The problem is lenders are worried that borrowers will not be able to pay the money back. By introducing higher rates they are taking steps to ensure that we do not borrow a penny more than we need.
“Lenders are wary of customers’ ability to repay what they owe, so are becoming increasingly strict when it comes to choosing who they lend money to,” says Sean Gardner of MoneyExpert.com.
The more you borrow the more you pay. According to MoneyExpert.com rates on balances of £2,500 are up from 9.49% in January to 10.11% now, while the cost of a £5,000 loan is up from an average 9.76% to 9.93%.
The cost of lending on larger sums is also increasing. A £7,500 unsecured loan would have cost an average 8.3% at the beginning of the year. Now it typically costs around 9.21%. The average rate on a £10,000 unsecured loan was 8.88% three months ago. It is now 9.55%.
“Over the last year we have also seen lenders reassessing how they offer personal loans, with more and more lenders adopting personal pricing or a credit rating assessment,” says Samantha Owen of Moneyfacts.co.uk.
However she says this is not all bad news for the borrower. “Whereas before a prospective borrower was either accepted or declined, now those lenders that offer an APR dependent on a credit rating will offer an alternative rate to those borrowers who otherwise could have been declined.”

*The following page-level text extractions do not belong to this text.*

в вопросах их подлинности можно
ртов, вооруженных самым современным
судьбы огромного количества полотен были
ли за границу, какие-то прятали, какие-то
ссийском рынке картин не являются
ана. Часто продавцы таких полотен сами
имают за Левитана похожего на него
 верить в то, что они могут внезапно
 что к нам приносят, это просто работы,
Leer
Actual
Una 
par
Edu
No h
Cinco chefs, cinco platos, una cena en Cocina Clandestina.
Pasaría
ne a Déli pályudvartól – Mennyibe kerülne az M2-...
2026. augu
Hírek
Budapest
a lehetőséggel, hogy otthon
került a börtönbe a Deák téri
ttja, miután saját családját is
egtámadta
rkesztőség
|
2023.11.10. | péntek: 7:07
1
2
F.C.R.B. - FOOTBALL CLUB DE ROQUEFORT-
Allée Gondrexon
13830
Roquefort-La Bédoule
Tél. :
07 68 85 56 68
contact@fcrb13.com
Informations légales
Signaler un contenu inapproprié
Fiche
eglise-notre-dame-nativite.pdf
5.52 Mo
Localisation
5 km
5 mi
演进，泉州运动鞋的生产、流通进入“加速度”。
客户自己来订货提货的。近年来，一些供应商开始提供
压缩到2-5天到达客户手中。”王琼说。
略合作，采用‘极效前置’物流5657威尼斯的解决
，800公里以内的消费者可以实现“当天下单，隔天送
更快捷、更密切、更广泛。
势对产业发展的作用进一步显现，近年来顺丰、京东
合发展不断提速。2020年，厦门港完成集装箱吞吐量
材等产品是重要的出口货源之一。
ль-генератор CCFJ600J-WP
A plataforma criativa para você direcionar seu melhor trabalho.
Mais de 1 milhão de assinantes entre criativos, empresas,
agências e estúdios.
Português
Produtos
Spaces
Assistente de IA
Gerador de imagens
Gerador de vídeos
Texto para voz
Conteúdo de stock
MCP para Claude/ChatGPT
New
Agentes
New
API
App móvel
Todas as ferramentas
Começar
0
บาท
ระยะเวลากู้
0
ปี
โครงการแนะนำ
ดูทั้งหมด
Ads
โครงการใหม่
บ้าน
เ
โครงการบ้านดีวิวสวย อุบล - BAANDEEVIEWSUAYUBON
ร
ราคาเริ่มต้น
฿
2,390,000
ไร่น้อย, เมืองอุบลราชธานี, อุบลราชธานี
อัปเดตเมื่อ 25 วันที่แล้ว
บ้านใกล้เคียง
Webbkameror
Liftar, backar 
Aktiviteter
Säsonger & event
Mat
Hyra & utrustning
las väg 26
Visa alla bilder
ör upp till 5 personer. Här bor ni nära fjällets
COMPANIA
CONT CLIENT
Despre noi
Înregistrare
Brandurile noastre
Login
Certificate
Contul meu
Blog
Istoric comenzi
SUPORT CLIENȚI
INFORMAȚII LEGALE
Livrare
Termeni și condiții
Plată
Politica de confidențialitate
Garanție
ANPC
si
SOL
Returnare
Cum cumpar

With all these changes going on it is increasingly difficult to work out what the best deal is for you. “But this should not put you off if you are looking to borrow money,” says Sean Gardner of MoneyExpert.com. “There are still competitive rates out there, particularly for people with good credit records. Those in muddier waters can still borrow but may have to pay more than they would have done even three months ago. The best way to ascertain how much you’ll pay is by comparing the market online.”